_EXERCISE TASKS_
1/ Answer the following questions using the passage on hospital oxygen targets.
(a) What range did the doctor give as the normal target oxygen saturation level for patients?
(b) What target did the doctor say was now being cited?
(c) Under what circumstance did Walsh say he would be "extremely concerned"?
2/ Continue the news passage on oxygen rationing in hospitals, starting after its final sentence.

The doctor treating coronavirus patients, who spoke to BuzzFeed News on condition of anonymity, said that normally the target oxygen saturation level for patients would be between 94 and 98%, but they had been told by senior hospital staff that targets had been decreased.

“Now they’re saying 90% and above — it keeps changing,” they said. “They’re saying they’re rationing it, so palliative people won’t get oxygen.

“They’re just trying to do everything they can to cut down oxygen. They’re not using nasal high flow oxygen, but they're mostly talking about rationing oxygen.”

Normally, intensive care units account for a significant amount of hospitals’ oxygen usage, and with ICU capacity increased to prepare for an influx of coronavirus patients, so has demand for oxygen.

“Now, basically everyone that’s going to be in there is going to be needing oxygen,” the doctor added. “If you’ve got COVID and you don’t need oxygen, then you don’t need to be in hospital.”

Walsh said that the reasons for lowering oxygen saturation targets could be clinical, because “particularly over long periods of time, high oxygen concentrations can be harmful to patients”, adding that there were “plenty of good clinical reasons to aim for saturations in the low 90s rather than 94 or above, in certain groups of patients”.

However, he said he would be “extremely concerned” if oxygen was being rationed because hospitals don’t have enough of it.

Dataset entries
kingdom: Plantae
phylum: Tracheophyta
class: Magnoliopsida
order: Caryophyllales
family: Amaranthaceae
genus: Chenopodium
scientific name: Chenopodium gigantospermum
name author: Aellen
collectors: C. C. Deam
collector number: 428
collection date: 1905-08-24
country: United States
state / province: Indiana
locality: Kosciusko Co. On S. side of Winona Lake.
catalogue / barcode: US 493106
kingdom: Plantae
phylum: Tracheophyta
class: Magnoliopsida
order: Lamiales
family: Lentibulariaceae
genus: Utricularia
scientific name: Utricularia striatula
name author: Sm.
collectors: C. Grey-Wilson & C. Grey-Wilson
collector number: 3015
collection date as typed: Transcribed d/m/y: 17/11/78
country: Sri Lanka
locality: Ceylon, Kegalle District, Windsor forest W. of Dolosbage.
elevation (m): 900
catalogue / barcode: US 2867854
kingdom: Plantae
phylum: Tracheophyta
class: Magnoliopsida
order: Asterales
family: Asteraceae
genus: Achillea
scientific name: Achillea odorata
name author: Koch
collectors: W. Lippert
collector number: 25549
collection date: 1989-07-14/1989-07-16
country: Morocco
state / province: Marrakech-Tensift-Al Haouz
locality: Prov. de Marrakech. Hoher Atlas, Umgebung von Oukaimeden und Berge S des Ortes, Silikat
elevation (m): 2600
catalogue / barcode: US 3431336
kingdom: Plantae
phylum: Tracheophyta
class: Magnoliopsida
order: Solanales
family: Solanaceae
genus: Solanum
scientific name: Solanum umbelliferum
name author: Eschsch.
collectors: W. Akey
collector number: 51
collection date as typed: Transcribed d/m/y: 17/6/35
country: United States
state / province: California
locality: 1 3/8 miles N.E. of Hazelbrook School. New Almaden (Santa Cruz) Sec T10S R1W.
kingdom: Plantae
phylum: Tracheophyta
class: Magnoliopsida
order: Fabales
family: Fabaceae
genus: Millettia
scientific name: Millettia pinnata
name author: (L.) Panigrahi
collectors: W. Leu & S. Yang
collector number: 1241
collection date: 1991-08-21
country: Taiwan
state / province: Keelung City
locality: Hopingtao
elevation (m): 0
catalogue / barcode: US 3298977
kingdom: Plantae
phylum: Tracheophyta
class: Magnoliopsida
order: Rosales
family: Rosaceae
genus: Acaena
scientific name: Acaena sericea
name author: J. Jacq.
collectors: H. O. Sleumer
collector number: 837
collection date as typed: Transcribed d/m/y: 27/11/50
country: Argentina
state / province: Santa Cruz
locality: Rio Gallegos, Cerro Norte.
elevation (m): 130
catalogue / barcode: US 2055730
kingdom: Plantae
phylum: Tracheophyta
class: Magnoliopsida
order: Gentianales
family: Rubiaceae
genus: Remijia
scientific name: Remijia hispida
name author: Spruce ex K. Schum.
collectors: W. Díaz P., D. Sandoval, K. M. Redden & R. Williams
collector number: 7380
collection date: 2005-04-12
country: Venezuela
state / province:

_RESULTS OF THE TASKS_
1/
(a) Between 94 and 98%.
(b) 90% and above.
(c) If oxygen was being rationed because hospitals don't have enough of it.

2/
“Certainly, not giving oxygen to palliative patients, we’d all have a lot of difficulty with that ethically,” he said. “We normally give oxygen to patients who have low oxygen levels because it’s an uncomfortable feeling, and even if the treatment is palliative and the patient is not expected to recover, oxygen is often part of that treatment.”

While doctors may decide not to give oxygen to palliative patients because the treatment can be uncomfortable, he said, “that’s different from limiting it because of a lack of supply, and myself and the BMA would be concerned to hear about stories where clinicians are told to ration oxygen to those patients because there isn’t sufficient” supply.

He added: “We would be concerned if there was any instruction to withhold [nasal high flow oxygen] from patients who might benefit from it because of an inadequate oxygen supply. We would encourage people absolutely to escalate that, flag that and report it, because if this is something that is not driven by the clinical need of the patient but by resources then the government needs to ensure that the patients are in the right place where the resources are available.

“They’ve made a lot of publicity about opening these new Nightingale Hospitals, and the capacity that’s there, and if oxygen supplies are limiting patient care in any way in the existing NHS trusts, then these patients need to be moved, or some patients need to be moved, to allow them to deliver the highest quality care to all patients.”

On Saturday, Watford general hospital declared a critical incident involving its oxygen supply and told people not to attend. Oxygen use there has doubled in recent weeks, due to additional ventilators and CPAP (continuous positive airway pressure) machines used to treat patients with COVID-19.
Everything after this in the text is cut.